The food is really bad, I cant eat everything , the toilets are really dirty. It is really hard and I am getting lost and lost. It has been 4 months since they cancelled. What happened it is really not fair. You know the doctor gave me 4 different kinds of antibiotics, very powerful. Instead of bringing me to the hospital, they are making excuses. They don’t bring me to the hospital to see the specialists.

I said to the doctor, I showed it to the doctor outside, 4 different antibiotics in 2 weeks. He said this can only be done through an operation. I may loose my hearing. Something comes out of my ear, I have to wash my sheets every second day. Its very embarrassing. They try to solve it with tablets. He said he will refer me to the specialist. I am just going down with my mental problems, I am seeing the psychologist every week. Even the psychologist said it will not end very soon. I say just release me , it will be a quick fix. I haven’t talked to my parents for 2 months, I haven’t talked to my family for 2 months. I can’t find them anymore. I am scared.

They treat us like animals, what do we have? In the end of the day we are losers, I am happy that I still survive. I don’t know when I am going to go out, its like hell over here. I will definitely help everybody who is in the detention centre when I get out. I know how hard it is for people here, waiting in the queue for half an hour to get two paracetamol. I got flu, I got cold, I got cancer, I got pain in my leg, they just give you paracetamol. It is really hard for me, I feel like my future is getting spoiled. I thought I will live 100 years, but I don’t see my future from here. I got loads of problems back home, I am scared all of the time, am I going to be tortured, am I going be dead. I am not saying, just accept my case straight away. I know it takes time to go through my case, but I am spoiling every second every minute , but just release me, I will not run away, I am fearing my life, I will not go back home.

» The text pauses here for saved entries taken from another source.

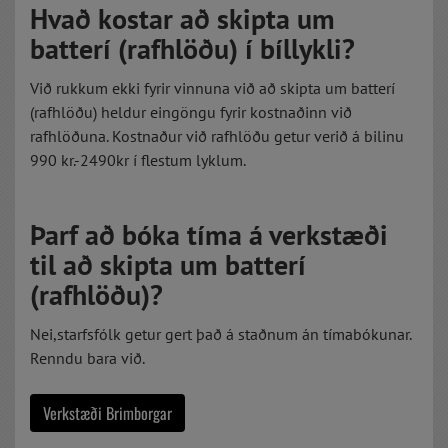
Hvað kostar að skipta um
batterí (rafhlöðu) í bíllykli?
Við rukkum ekki fyrir vinnuna við að skipta um batterí
(rafhlöðu) heldur eingöngu fyrir kostnaðinn við
rafhlöðuna. Kostnaður við rafhlöðu getur verið á bilinu
990 kr.-2490kr í flestum lyklum.
Þarf að bóka tíma á verkstæði
til að skipta um batterí
(rafhlöðu)?
Nei,starfsfólk getur gert það á staðnum án tímabókunar.
Renndu bara við.
Verkstæði Brimborgar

I have friends outside, it is a waste of time in here. Everything is not gonna be solved, my skin is going weird, one of the nurses said it is because of the water here. What can I do? Should I stop taking shower? I go every two weeks to the doctor, I say tell the home office. So many people say so many different kind of things. But at the end of the day I have to my body with that waters. One of my friends, he sent him back now, he had the same problem. After taking shower, he had red marks on his body. Mine is kind of, like a rash , in the morning when I wake up, it really hurts. I have been getting them on my hand, on my feet. I heard lots of people saying here, you can get a very itchy body, very dry body. You just press the button for the shower and the water comes. You have no choice. I had a problem under my foot and I cant wear shoes. At the end of the day I am in big problems. It is not fair. The officer just try to let go everything and make excuses. And we just wait for weeks and months and it may go on for years. I just pray for God that I don’t live for long, things are getting worse over here. Otherwise I should go mental. I just think its better to go mental, then they would release me. It is very complicated. For my appeal hearing I tried to adjourn it until I am fit enough until I can concentrate properly, its my life, you know. But they refused, I couldn’t really concentrate because of the pain. It was really bad the hearing. It is not really fair, the people over here they know what needs to be done. Before my hearing, my solicitor sent a letter to the health care over here in the centre and made a request to write a letter to say that I am not fit enough to go to the hearing. After the appeal hearing they health care replied and said I am not fit enough. But it was too late, they are playing with my life.